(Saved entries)
◇ ◇ ◇ ◇ ◇

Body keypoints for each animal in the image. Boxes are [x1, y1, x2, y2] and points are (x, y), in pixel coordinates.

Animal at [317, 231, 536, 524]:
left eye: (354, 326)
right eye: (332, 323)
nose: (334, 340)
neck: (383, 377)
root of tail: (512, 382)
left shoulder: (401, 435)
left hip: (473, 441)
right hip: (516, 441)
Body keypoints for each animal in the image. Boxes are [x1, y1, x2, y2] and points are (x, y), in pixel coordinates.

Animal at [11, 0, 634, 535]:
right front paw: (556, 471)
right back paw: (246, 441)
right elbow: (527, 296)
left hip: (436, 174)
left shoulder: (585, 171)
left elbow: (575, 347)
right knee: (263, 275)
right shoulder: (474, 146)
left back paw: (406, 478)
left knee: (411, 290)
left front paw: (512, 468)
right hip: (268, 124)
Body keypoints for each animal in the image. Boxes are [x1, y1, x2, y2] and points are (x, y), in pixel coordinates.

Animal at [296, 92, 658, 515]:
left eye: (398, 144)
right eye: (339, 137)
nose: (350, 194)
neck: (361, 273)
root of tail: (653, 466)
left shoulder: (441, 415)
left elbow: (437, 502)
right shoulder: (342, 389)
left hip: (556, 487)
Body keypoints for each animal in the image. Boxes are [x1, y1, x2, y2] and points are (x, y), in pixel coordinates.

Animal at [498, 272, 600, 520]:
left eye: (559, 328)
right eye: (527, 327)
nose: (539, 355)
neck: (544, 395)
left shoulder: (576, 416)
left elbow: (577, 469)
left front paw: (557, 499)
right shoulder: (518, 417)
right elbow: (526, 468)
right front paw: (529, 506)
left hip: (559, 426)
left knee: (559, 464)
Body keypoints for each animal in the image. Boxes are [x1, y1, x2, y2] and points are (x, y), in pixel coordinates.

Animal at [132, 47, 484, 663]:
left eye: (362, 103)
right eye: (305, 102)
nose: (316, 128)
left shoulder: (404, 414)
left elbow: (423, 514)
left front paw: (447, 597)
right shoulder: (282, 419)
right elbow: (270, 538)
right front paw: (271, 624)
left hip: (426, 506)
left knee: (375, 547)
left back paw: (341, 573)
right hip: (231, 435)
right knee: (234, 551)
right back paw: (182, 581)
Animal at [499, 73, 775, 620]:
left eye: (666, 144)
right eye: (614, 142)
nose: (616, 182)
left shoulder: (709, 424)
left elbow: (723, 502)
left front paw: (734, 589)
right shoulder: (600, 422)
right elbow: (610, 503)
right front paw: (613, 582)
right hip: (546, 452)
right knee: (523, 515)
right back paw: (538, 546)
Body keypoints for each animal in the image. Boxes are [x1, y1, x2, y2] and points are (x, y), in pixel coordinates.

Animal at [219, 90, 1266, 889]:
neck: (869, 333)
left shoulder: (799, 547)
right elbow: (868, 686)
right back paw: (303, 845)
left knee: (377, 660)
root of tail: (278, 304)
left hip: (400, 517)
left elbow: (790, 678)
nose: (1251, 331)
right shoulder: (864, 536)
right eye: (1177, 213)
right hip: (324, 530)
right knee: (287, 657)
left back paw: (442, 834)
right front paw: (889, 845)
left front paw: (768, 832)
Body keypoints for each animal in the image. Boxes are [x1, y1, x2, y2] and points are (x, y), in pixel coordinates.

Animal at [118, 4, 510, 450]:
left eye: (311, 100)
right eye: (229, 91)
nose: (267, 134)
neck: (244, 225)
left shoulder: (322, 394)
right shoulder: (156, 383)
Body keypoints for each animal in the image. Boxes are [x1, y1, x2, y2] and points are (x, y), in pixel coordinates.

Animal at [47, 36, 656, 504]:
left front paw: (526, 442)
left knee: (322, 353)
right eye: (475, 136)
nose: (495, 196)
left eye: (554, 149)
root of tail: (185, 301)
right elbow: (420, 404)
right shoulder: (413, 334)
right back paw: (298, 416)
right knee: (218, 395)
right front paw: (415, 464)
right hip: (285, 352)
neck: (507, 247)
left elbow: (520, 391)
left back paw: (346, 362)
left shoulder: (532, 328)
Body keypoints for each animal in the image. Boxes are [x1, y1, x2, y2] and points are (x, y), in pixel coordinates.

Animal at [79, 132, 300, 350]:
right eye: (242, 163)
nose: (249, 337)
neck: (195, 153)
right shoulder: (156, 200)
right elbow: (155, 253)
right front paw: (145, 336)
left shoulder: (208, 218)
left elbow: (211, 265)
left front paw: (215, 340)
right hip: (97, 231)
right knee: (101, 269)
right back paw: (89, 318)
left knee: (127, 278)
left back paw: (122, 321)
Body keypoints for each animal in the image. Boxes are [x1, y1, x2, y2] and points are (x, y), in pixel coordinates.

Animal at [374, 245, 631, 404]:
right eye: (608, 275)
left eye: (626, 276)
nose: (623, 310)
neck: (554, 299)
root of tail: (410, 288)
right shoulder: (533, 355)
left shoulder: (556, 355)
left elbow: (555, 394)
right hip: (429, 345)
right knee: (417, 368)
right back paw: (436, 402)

◇ ◇ ◇ ◇ ◇

Without changing anything, quote the lines from the top of the data to the line that contains "right hip: (268, 124)", including that line.

Body keypoints for each animal in the image. Boxes are [x1, y1, x2, y2] and points are (x, y), in pixel coordinates.

Animal at [317, 231, 536, 524]:
left eye: (354, 326)
right eye: (332, 323)
nose: (334, 340)
neck: (383, 377)
root of tail: (512, 382)
left shoulder: (401, 435)
left hip: (473, 441)
right hip: (516, 441)
Body keypoints for each animal in the image. Boxes are [x1, y1, x2, y2] and points are (x, y), in pixel coordinates.

Animal at [11, 0, 634, 535]:
right front paw: (556, 471)
right back paw: (246, 441)
right elbow: (527, 296)
left hip: (436, 174)
left shoulder: (585, 171)
left elbow: (575, 347)
right knee: (263, 275)
right shoulder: (474, 146)
left back paw: (406, 478)
left knee: (411, 290)
left front paw: (512, 468)
right hip: (268, 124)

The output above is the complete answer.